Write out exactly the lines of the entries below from the one holding "### GetRestartCntOk" to the one holding "(o *V0042Job) SetRestartCnt(v", inclusive, and leave out all other lines.

- [Information]
[Start of Attachment]
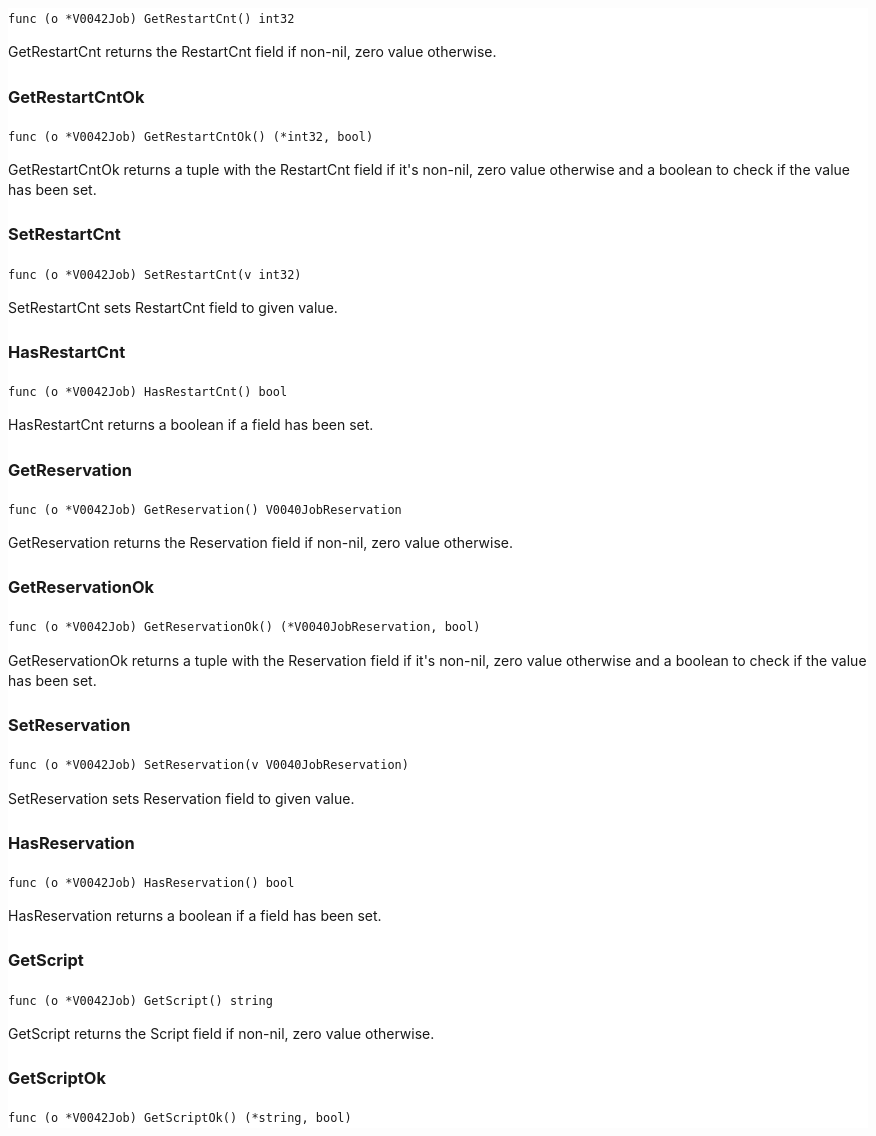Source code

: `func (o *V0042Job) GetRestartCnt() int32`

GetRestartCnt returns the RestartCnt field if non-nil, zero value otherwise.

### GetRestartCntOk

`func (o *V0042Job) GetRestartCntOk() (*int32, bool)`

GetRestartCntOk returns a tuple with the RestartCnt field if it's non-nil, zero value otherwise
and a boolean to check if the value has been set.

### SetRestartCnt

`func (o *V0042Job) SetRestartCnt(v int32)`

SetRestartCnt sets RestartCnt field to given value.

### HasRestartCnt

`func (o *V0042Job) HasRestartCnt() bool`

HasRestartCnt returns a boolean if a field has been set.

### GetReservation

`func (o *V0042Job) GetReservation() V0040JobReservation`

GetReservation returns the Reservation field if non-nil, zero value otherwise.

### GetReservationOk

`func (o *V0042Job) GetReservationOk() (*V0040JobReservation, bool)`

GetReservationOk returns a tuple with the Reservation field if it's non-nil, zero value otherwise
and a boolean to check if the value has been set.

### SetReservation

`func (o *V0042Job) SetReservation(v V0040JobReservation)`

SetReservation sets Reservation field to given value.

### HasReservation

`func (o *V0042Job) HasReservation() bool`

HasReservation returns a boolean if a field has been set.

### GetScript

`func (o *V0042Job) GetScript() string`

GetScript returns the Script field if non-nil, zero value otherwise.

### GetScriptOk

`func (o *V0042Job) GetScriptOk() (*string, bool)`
[End of Attachment]
- [Exercise result]
### GetRestartCntOk

`func (o *V0042Job) GetRestartCntOk() (*int32, bool)`

GetRestartCntOk returns a tuple with the RestartCnt field if it's non-nil, zero value otherwise
and a boolean to check if the value has been set.

### SetRestartCnt

`func (o *V0042Job) SetRestartCnt(v int32)`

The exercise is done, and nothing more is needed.